Pyshark is a Python library that wraps tshark, making it easy to parse packets programmatically. Installation is straightforward:
pip install pyshark
There are several Python packet analysis libraries available, each with different trade-offs:
| Library | Performance | Usability | Notes |
|---|---|---|---|
| dpkt | Highest | Most complex | Best raw performance |
| scapy | Medium | Medium | Versatile but slower than dpkt |
| pyshark | Lowest | Easiest | Best for rapid development and readability |
The general consensus is that performance ranks as dpkt > scapy > pyshark, while usability ranks as pyshark > scapy > dpkt. For profiling use cases where you need to extract specific fields from specific protocols, pyshark's ease of use makes it the best choice for most teams.
Pyshark Basics: Loading and Inspecting Packets
Working with pyshark follows a simple pattern. You import the library, load a packet capture file (or start a live capture), and then drill into the packet layers to extract the fields you need.

- [Information shown]
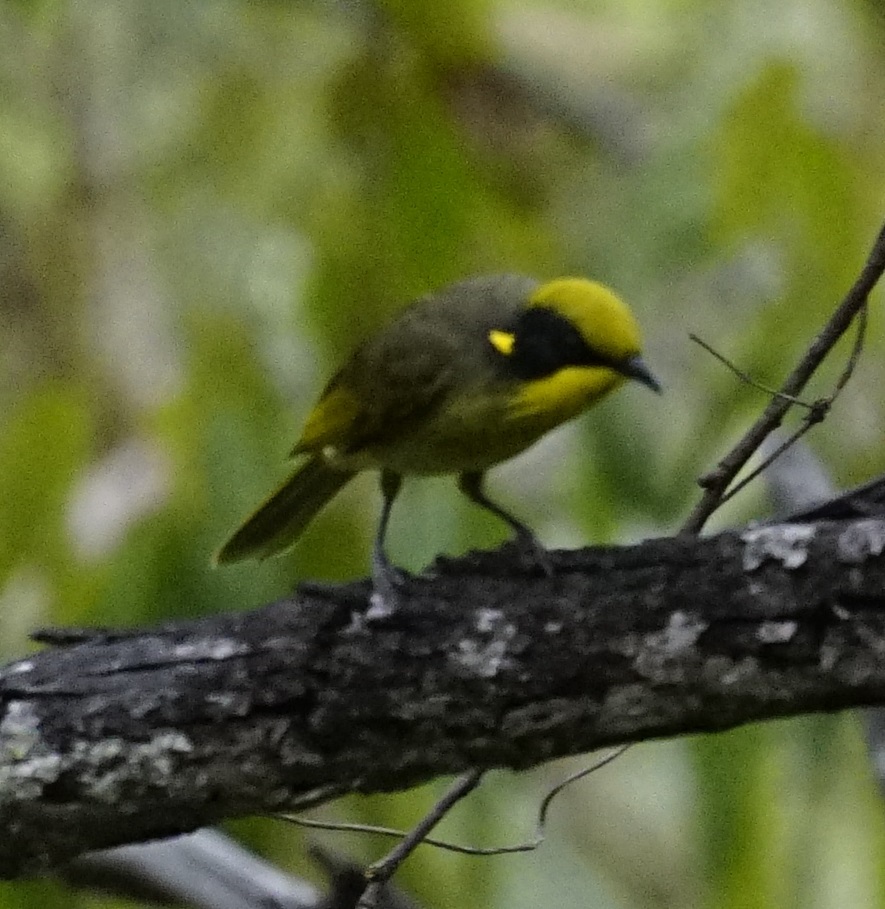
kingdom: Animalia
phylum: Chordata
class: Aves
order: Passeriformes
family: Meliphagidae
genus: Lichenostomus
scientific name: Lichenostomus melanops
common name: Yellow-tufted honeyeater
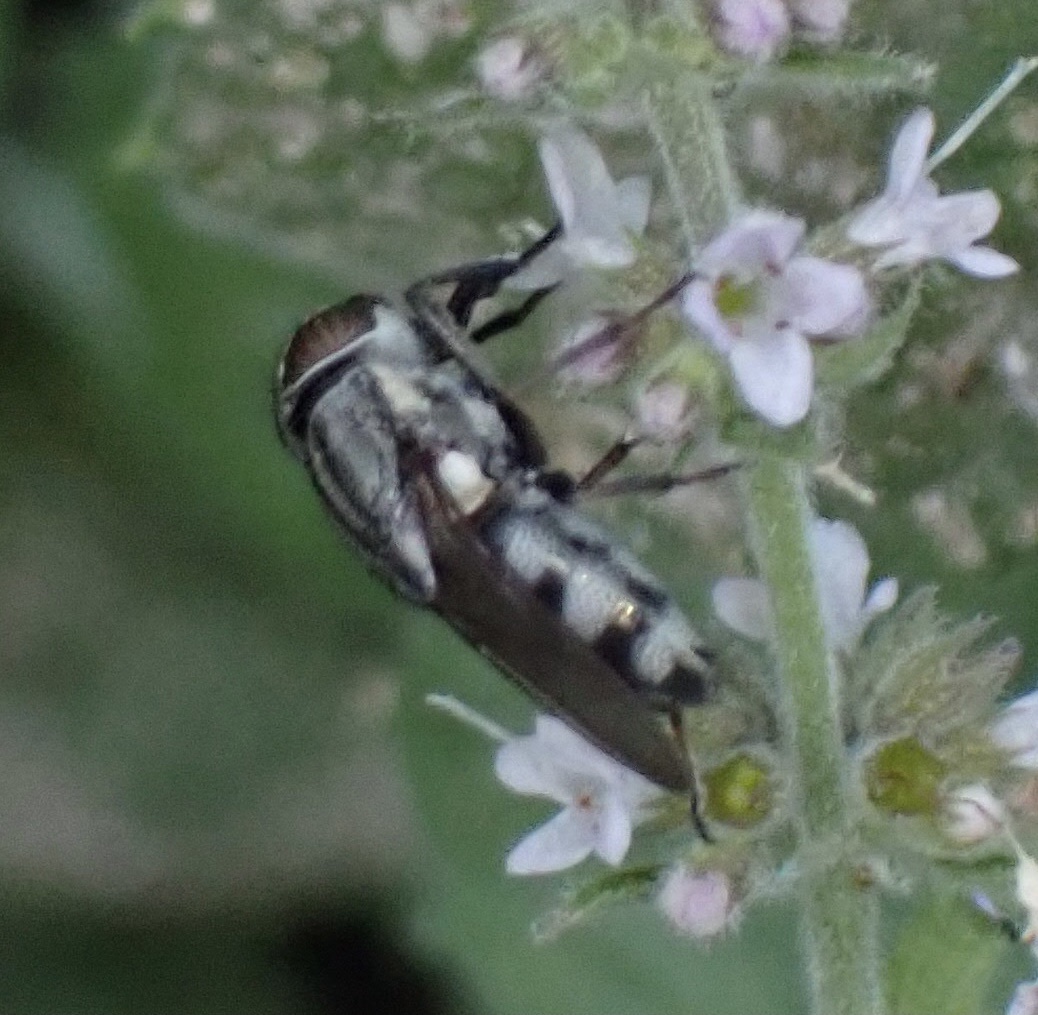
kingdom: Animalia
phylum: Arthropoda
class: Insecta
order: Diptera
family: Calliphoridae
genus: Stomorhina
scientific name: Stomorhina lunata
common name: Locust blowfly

- [Requests]
- 1) Summarize the passage on pyshark in two sentences.
- 2) Reproduce the rows, starting with the line that contains "class: Insecta" and going on through the last line of the rows.

- [Answers below]
- 1) Pyshark is a Python library that wraps tshark to make packet parsing easy, and it is installed with pip install pyshark. Compared with dpkt and scapy, it ranks lowest in performance but highest in usability, which makes it the best choice for most teams when profiling requires extracting specific fields from specific protocols.

- 2)
class: Insecta
order: Diptera
family: Calliphoridae
genus: Stomorhina
scientific name: Stomorhina lunata
common name: Locust blowfly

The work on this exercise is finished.